Int J Radiat Oncol Biol Phys. 2008 Jul 1;71(3):926-33. doi: 10.1016/j.ijrobp.2008.03.006.
An analysis is performed of the setup errors measured by a kV cone beam computed tomography (CBCT) for intracranial stereotactic radiotherapy (SRT) patients immobilized by a thermoplastic mask and a bite-block and positioned using stereotactic coordinates. We evaluated the overall positioning precision and accuracy of the immobilizing and localizing systems. The potential of image-guided radiotherapy to replace stereotactic methods is discussed.
Fifty-seven patients received brain SRT. After a frame-guided setup, before each fraction (131 fractions), a CBCT was acquired and the detected displacements corrected online. Translational and rotational errors were analyzed calculating overall mean and standard deviation. A separate analysis was performed for bite-block (in conjunction with mask) and for simple thermoplastic mask. Interobserver variability for CBCT three-dimensional registration was assessed. The residual error after correction and intrafractional motion were calculated.
The mean module of the three-dimensional displacement vector was 3.0 +/- 1.4 mm. Setup errors for bite block and mask were smaller (2.9 +/- 1.3 mm) than those for thermoplastic mask alone (3.2 +/- 1.5 mm), but statistical significance was not reached (p = 0.15). Interobserver variability was negligible. The maximum margin calculated for residual errors and intra fraction motion was small but not negligible (1.57 mm).
Considering the detected setup errors, daily image guidance is essential for the efficacy of SRT treatments when mask immobilization is used, and even when a bite-block is used in conjunction. The frame setup is still used as a starting point for the opportunity of rotational corrections. Residual margins after on-line corrections must be evaluated.

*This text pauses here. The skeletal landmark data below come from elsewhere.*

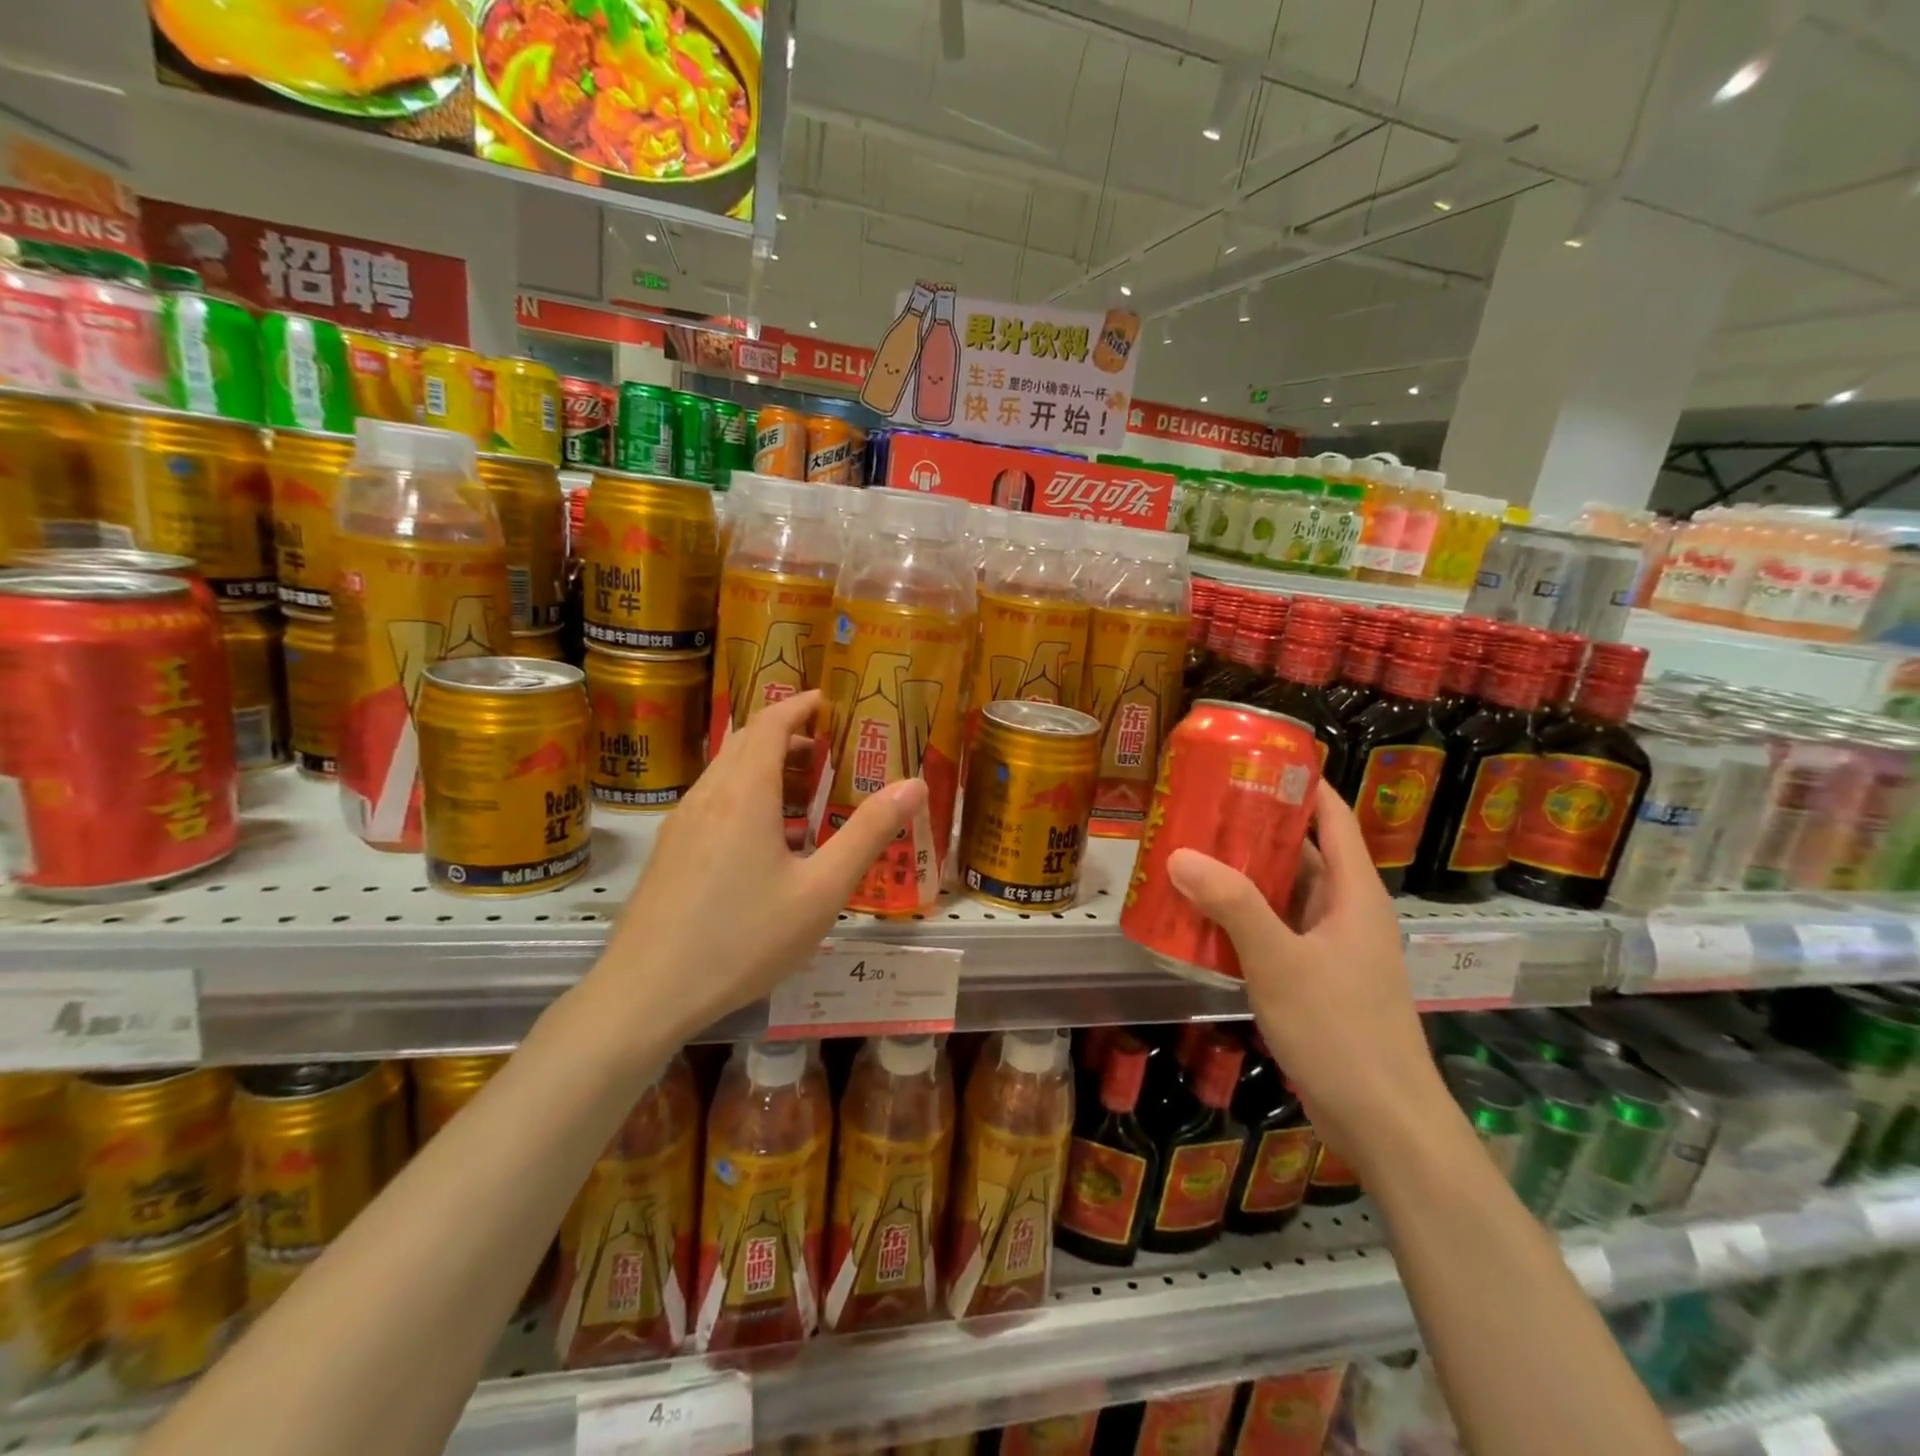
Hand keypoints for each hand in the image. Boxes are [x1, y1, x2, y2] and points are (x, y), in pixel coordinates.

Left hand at [585, 690, 928, 1041]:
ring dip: (767, 769)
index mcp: (745, 793)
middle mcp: (708, 796)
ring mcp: (681, 823)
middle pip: (747, 742)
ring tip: (807, 799)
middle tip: (830, 755)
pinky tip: (767, 844)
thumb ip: (869, 833)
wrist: (645, 993)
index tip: (831, 703)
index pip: (771, 722)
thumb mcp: (821, 890)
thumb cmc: (743, 939)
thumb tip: (914, 784)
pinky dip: (746, 797)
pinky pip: (713, 802)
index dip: (802, 705)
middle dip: (790, 737)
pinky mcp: (669, 851)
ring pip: (727, 773)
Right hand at [1164, 779, 1444, 1176]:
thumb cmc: (1342, 1031)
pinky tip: (1201, 918)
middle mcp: (1346, 911)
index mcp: (1353, 892)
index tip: (1250, 760)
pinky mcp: (1317, 978)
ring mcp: (1332, 947)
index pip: (1331, 816)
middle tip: (1199, 808)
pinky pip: (1275, 930)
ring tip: (1189, 854)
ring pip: (1284, 893)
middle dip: (1253, 828)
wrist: (1385, 1124)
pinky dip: (1242, 917)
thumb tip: (1179, 854)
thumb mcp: (1280, 962)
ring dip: (1242, 875)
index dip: (1299, 783)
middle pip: (1301, 851)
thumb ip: (1232, 905)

对采用热塑性面罩和咬块固定并使用立体定向坐标定位的颅内立体定向放射治疗(SRT)患者,通过千伏锥形束计算机断层扫描(CBCT)测量的摆位误差进行分析。我们评估了固定和定位系统的整体定位精度和准确性。讨论了图像引导放射治疗取代立体定向方法的潜力。
57例患者接受脑部SRT。在框架引导摆位后,每次分次照射前(共131次分次照射),采集CBCT并在线校正检测到的位移。分析平移和旋转误差,计算总体均值和标准差。分别对咬块(与面罩联合使用)和单纯热塑性面罩进行分析。评估CBCT三维配准的观察者间变异性。计算校正后的残余误差和分次照射期间的运动。
三维位移向量的平均模为3.0±1.4mm。咬块和面罩的摆位误差(2.9±1.3mm)比单纯热塑性面罩的误差(3.2±1.5mm)小,但未达到统计学显著性(p = 0.15)。观察者间变异性可忽略不计。为残余误差和分次照射期间运动计算的最大边界较小但不可忽略(1.57mm)。
考虑到检测到的摆位误差,当使用面罩固定时,即使联合使用咬块,每日图像引导对于SRT治疗的疗效至关重要。框架摆位仍用作进行旋转校正的起点。必须评估在线校正后的残余边界。